Без расспросов, правда, не обошлось.
— Светлана – мы с ней сто лет не виделись – сказала, что к тебе до сих пор никого не пускают, только по телефону и можно поговорить, да и то не в любое время. Извини, я уже две недели, если не больше, собираюсь тебе позвонить, но замоталась зверски. Спохвачусь – времени часов семь, а то и больше, — в голосе Ирины появились виноватые нотки. — Как ты? Из Светы слова лишнего не вытянешь, никаких подробностей, как в справочной; ребята даже обижаются на нее слегка. Им ты тоже ничего не рассказываешь.
— Да что рассказывать? — буркнул Вадим. — Лежу, бревно бревном, всех развлечений – уколы да перевязки, смотрю целыми днями в потолок и жду, какая еще зараза ко мне прицепится. Вроде бы уже совсем изолировали от окружающего мира, но то и дело что-нибудь да вылазит.
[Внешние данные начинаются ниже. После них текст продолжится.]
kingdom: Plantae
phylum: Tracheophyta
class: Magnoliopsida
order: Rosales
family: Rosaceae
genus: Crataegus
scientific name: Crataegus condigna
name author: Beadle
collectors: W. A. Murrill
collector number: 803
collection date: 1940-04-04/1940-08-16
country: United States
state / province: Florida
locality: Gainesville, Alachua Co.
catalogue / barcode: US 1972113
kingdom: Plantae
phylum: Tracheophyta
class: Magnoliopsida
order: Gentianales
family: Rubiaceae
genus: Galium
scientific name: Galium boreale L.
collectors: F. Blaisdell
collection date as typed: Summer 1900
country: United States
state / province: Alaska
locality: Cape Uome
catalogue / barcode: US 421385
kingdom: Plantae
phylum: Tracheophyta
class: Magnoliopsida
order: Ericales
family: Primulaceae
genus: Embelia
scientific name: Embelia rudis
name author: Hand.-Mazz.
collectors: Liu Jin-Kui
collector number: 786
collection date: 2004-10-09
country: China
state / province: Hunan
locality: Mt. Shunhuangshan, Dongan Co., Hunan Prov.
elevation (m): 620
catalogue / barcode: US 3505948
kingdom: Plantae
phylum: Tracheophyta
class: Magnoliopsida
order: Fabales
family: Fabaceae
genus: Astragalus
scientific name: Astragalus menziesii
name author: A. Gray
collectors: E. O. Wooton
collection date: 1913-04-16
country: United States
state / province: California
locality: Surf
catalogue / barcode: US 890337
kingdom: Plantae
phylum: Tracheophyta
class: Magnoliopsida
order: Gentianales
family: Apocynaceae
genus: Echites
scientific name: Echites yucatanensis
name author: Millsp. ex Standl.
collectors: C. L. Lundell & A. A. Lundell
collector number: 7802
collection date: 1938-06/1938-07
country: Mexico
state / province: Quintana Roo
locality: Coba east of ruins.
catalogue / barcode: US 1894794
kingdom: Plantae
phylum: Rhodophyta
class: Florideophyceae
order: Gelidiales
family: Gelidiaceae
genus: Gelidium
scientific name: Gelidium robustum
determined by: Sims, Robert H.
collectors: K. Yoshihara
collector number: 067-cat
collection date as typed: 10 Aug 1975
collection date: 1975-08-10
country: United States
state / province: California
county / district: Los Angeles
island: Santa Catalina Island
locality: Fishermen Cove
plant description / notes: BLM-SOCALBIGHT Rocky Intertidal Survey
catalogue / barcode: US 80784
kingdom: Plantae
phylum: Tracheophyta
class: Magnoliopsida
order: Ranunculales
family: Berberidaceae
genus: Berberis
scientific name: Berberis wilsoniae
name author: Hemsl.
Хотели еще одну операцию делать, что-то в кишках перекроить, а теперь отложили неизвестно на какое время.
— Ну-у, чего-то ты совсем раскис, — неодобрительно протянула Ирина.
— Это я еще ничего сегодня, иногда хуже бывает, — и Вадим вдруг начал подробно рассказывать Ирине обо всех обрушившихся на него напастях, начиная с перитонита; почему-то ему захотелось именно ей почти что пожаловаться на свою участь.
Медведев был благодарен Ирине за то, что она выслушивала его, не перебивая горестными охами и вздохами, иногда только задавая вполне профессиональные вопросы.
— Стоял этот катетер сколько уже времени, — Вадим говорил о катетере в подключичной вене, — все нормально было, так нет, ни с того, ни с сего – воспаление, которое моментом перекинулось на лимфоузлы. Температура, естественно, за сорок, я – в отключке, все остальные – в панике, потому что антибиотиками меня накачали по самые уши, а толку от них – ноль. В общем, опять меня резали, гнойники вскрывали на шее и подмышкой.
— Подчелюстной узел воспалился или заушный? — уточнила Ирина.
— Подчелюстной, снова Света меня побрить не сможет, уже начал зарастать, скоро вообще буду, как дикобраз. И рука сейчас только одна действует, даже книжку толком почитать не получается. Есть, правда, небольшое утешение – не ставят больше эти катетеры, боятся, что еще где-нибудь инфекция вылезет, и вытяжку убрали, не за что меня теперь подвешивать.
— У тебя с подмышечными лямками вытяжка была?
— Да, что-то в этом роде, — ответил Вадим и задал встречный вопрос: — Ты откуда с такими деталями знакома? Тебя, как Свету, медицине в институте обучали?